Questions:
- a) Answer each question from the passage about Angel, one line each:
(i) Where was the small group that made the family mission trip from?
(ii) On which morning did Paty say that Angel had died?
(iii) Which Bible verse is quoted?
- b) For each statement, say yes or no depending on whether the passage about Angel agrees with it, and quote the words that decide it:
(i) The family mission trip took place in February.
(ii) The writer expects to get an answer to why God chose to take the child.
(iii) One evening the group served dinner outside the public hospital.

Supplied passage:
____________________

Back then, what I knew to be true was that Christmas could arrive in a three-foot box.

Today, what I am discovering to be true is that Christmas did in fact arrive in a box, perhaps about the same length, but of a slightly different type.

“And this shall be a sign unto you: Ye shall find the Babe wrapped in swaddling clothes, lying in a manger.” Luke 2:12



Last February our small group from Calgary came down for a family mission trip. We spent time with all of our partner projects, serving pancakes, playing at the orphanage, leading programs in pueblos, loving the abuelitos. One evening we served dinner outside the public hospital, which offered an opportunity to invite one of my friends from Merida and a single woman that she knew. Mary’s seven-year-old son was receiving cancer treatment. As we heard Mary’s story, through Paty’s translation, tears rolled down our faces. She shared the pain of a mother fearful of losing her only child. We prayed for her, and for her son, Angel.

Thursday morning Paty told me that Angel had died.

She went on to say that Mary is struggling with a great depression. I don’t know how that kind of depression would feel. To lose a child must be the worst kind of tragedy that anyone could bear. I don’t know how one would bear it.

As I reflected on this news, it sank in. The prayer I prayed that night in February, for Angel’s life to be spared, was heard. But God’s will was different.

So then, why did God choose to take this child?

This will fall into a box of questions that I have which will remain unanswered. For Mary, life continues. For her son, it does not.

The mysteries of life and death, who lives and who dies, the when and where and how, are beyond my comprehension. Why certain things happen to certain people, why children get cancer, why mothers must bury their sons.

All I can do is place my hope in the Lord, that He has this all in hand. I can only pray that the bruises and blood shed in this life will somehow result in a better state of being. It goes without saying that I will keep praying that no such tragedy will fall upon my own children. But I must guard my heart for the truth of the matter, that this life will not be easy, that the way will not be smooth, and that His ways will not always be understood.

God bless you, little Angel.

____________________

Data supplied:

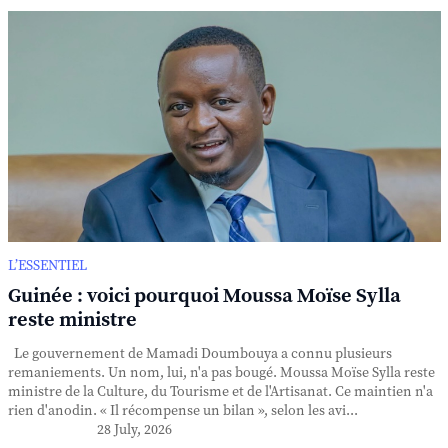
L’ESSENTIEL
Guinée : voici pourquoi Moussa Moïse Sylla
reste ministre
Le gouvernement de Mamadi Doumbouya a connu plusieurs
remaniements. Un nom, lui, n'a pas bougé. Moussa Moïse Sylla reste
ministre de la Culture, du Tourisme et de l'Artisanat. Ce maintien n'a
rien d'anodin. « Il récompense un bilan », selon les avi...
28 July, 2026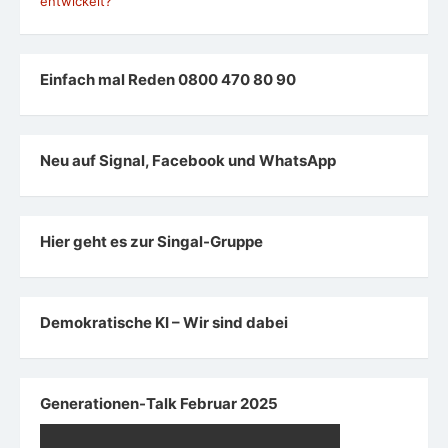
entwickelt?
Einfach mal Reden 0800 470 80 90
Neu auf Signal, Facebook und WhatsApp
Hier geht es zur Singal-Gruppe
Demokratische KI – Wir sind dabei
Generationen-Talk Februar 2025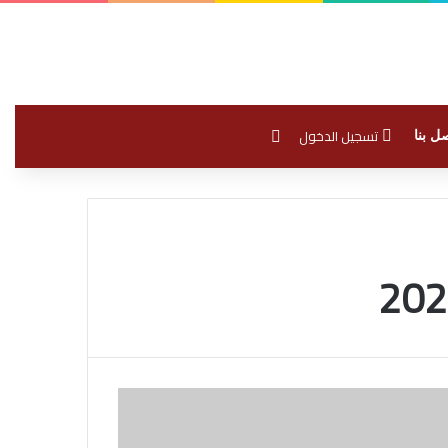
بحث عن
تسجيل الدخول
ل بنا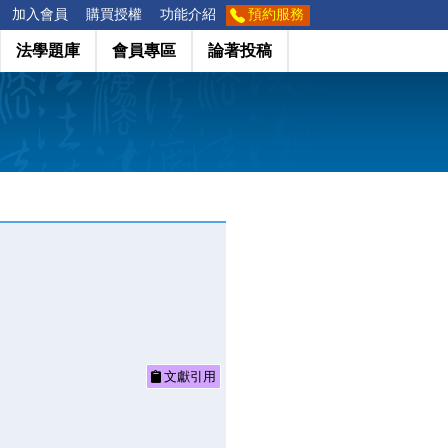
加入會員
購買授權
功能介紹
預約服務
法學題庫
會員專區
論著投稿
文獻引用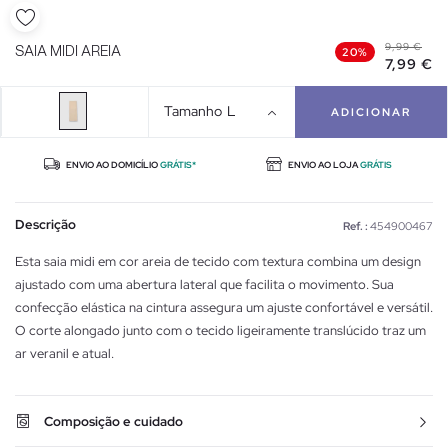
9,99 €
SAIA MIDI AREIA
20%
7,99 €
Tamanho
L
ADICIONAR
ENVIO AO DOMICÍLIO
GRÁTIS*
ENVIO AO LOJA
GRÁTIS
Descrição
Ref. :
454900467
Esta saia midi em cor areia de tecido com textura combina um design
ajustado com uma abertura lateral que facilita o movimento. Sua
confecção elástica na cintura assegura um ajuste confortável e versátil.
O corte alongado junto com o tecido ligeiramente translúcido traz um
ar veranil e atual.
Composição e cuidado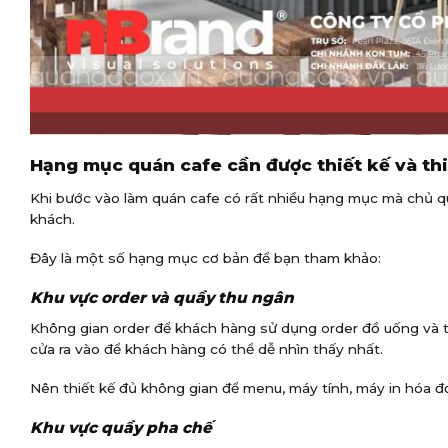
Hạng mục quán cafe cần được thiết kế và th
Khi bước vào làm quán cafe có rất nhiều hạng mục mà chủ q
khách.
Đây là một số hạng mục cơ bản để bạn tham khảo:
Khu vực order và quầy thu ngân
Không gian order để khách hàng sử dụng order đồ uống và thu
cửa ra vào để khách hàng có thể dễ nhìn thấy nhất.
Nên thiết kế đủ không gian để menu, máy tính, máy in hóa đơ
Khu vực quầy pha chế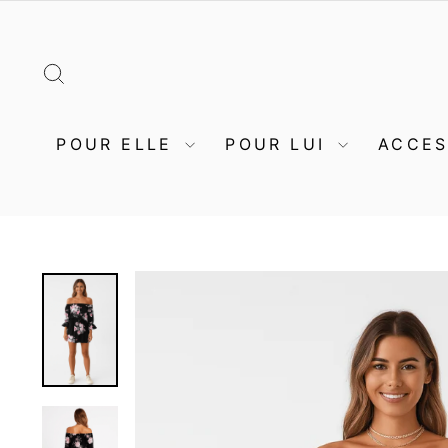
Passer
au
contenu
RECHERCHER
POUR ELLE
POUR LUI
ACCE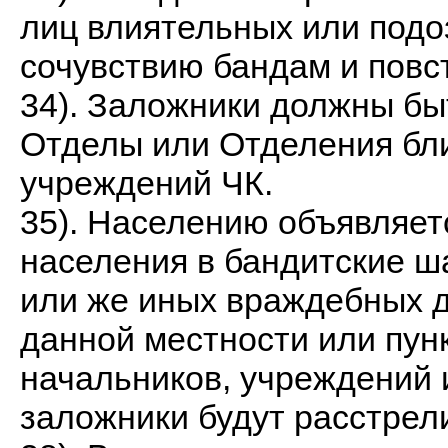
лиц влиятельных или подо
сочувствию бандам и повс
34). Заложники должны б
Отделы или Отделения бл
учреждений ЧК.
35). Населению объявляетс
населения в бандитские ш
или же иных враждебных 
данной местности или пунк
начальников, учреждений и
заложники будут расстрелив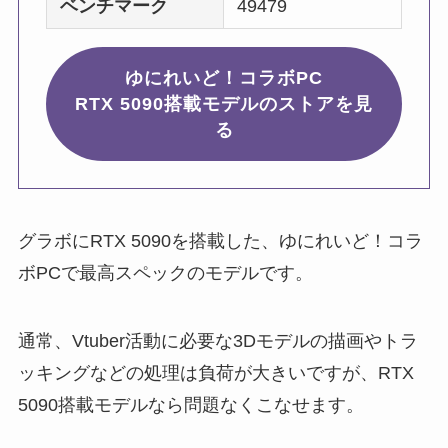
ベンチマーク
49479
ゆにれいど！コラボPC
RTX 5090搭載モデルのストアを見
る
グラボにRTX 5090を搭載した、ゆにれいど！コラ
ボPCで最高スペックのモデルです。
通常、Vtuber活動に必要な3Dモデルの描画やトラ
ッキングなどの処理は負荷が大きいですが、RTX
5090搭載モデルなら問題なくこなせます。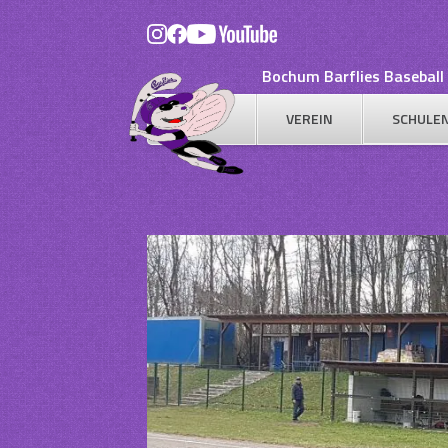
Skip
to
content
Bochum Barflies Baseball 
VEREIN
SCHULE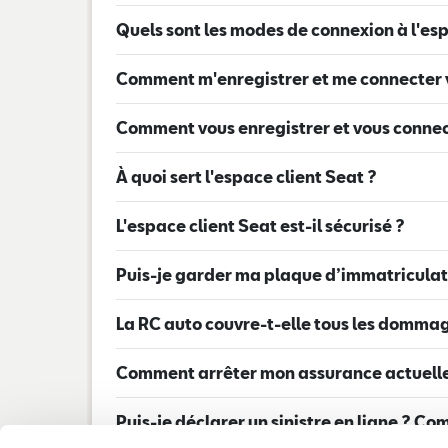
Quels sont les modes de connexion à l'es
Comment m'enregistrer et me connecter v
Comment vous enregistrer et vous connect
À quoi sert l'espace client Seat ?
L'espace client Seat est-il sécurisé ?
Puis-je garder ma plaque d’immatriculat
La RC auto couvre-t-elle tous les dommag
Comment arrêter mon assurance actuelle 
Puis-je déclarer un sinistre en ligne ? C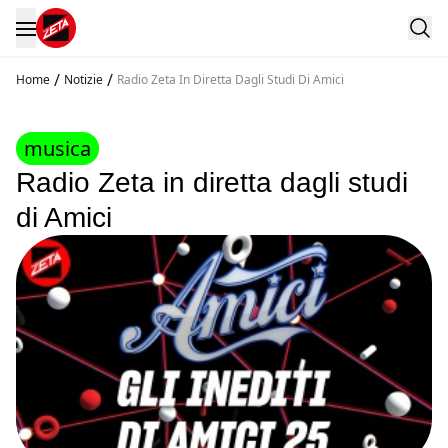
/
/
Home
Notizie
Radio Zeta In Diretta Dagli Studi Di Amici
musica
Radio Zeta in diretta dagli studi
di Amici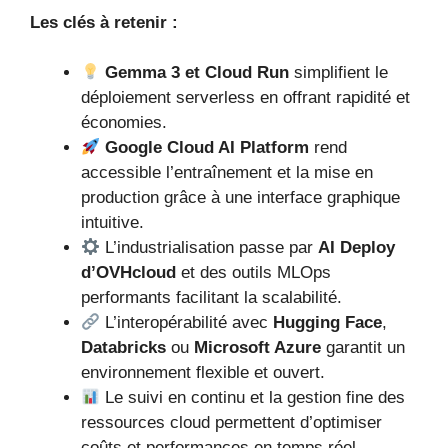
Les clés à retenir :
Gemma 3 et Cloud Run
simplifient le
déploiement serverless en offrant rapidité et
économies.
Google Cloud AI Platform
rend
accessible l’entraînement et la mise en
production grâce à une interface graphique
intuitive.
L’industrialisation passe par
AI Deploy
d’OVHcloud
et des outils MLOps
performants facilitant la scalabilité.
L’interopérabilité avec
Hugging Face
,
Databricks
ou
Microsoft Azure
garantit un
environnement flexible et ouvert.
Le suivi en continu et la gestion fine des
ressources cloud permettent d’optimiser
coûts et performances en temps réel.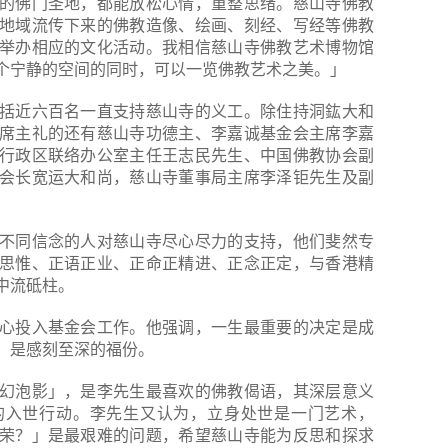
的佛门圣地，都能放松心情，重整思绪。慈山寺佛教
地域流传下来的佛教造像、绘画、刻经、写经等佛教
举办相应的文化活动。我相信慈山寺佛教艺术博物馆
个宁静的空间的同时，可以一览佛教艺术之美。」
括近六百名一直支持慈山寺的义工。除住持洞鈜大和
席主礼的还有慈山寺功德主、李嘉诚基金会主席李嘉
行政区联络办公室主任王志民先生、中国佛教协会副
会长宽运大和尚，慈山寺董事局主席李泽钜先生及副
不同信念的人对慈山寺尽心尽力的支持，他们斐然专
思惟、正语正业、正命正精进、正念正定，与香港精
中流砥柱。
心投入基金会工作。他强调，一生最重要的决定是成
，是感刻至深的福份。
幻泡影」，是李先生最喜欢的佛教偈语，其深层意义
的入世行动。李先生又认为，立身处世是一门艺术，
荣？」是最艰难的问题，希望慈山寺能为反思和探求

____________________

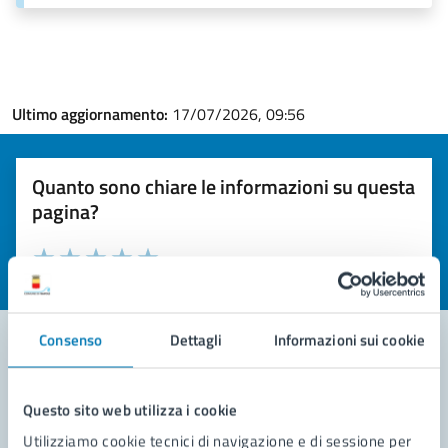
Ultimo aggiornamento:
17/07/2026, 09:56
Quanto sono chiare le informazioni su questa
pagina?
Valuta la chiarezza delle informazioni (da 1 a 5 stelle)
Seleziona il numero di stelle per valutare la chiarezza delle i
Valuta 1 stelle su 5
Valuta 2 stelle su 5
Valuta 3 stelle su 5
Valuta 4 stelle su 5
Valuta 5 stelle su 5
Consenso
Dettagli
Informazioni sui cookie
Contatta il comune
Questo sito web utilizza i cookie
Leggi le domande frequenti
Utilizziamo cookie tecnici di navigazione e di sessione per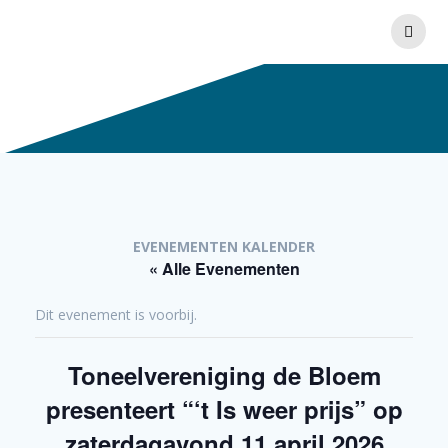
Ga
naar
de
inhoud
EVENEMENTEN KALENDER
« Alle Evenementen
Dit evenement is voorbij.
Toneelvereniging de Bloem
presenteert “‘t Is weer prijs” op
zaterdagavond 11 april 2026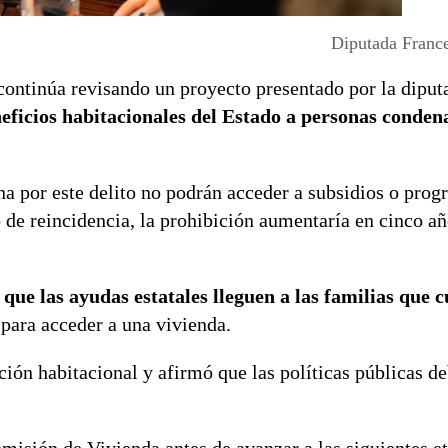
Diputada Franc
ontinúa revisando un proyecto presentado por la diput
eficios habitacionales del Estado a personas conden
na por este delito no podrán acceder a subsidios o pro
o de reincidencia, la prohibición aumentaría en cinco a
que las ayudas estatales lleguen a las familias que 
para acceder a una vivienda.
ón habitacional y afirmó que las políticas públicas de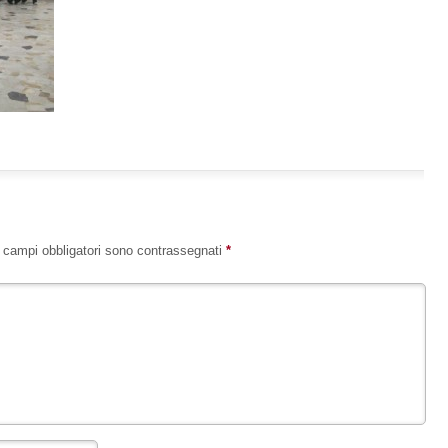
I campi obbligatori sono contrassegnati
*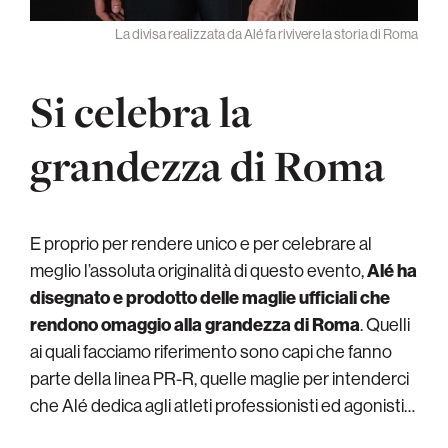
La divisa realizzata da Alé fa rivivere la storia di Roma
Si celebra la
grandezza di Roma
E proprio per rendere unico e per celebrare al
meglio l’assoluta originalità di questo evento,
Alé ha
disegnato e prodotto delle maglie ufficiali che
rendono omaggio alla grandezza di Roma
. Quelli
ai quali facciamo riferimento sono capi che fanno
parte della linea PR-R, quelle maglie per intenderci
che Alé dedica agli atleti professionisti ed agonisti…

____________________

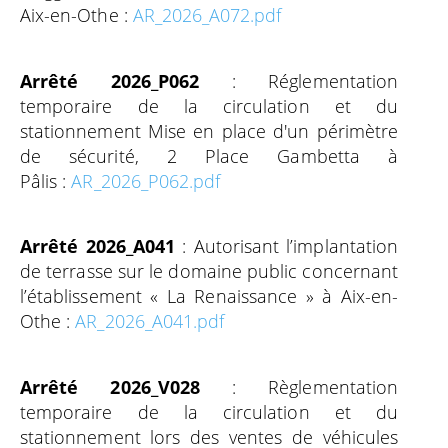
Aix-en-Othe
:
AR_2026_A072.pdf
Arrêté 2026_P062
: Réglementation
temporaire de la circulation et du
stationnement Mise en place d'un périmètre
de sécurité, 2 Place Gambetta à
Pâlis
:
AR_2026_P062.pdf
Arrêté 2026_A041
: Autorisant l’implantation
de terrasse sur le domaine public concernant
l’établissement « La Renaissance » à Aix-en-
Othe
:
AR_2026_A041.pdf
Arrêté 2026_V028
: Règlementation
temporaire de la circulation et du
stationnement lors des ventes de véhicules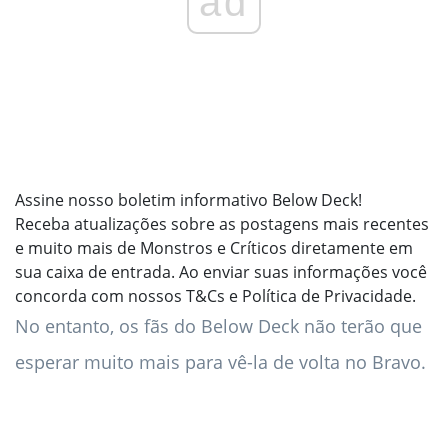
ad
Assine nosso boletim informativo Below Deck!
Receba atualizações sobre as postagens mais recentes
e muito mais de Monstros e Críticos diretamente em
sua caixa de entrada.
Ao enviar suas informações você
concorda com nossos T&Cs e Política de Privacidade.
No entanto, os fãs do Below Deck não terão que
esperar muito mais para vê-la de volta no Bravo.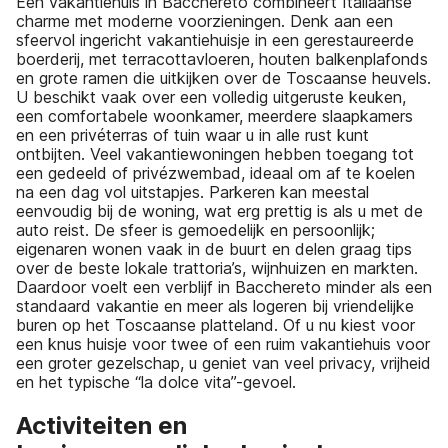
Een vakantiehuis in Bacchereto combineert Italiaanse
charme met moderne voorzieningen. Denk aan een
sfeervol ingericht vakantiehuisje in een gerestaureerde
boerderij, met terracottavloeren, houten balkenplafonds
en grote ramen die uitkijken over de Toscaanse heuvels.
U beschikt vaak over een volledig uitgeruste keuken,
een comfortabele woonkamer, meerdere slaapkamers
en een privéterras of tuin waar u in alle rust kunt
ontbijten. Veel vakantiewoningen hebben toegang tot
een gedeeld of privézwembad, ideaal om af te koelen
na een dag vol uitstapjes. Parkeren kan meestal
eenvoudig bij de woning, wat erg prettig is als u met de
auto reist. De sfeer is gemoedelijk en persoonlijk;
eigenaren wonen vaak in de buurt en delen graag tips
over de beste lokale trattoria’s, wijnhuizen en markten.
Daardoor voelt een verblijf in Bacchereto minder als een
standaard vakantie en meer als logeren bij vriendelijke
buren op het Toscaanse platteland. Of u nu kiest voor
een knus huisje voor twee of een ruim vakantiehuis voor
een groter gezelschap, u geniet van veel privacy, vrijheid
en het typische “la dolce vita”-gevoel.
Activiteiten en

____________________

Answers provided:
- a)
(i) Calgary
(ii) Thursday morning
(iii) Luke 2:12

- b)
(i) Yes: "Last February our small group from Calgary came down for a family mission trip."
(ii) No: "This will fall into a box of questions that I have which will remain unanswered."
(iii) Yes: "One evening we served dinner outside the public hospital"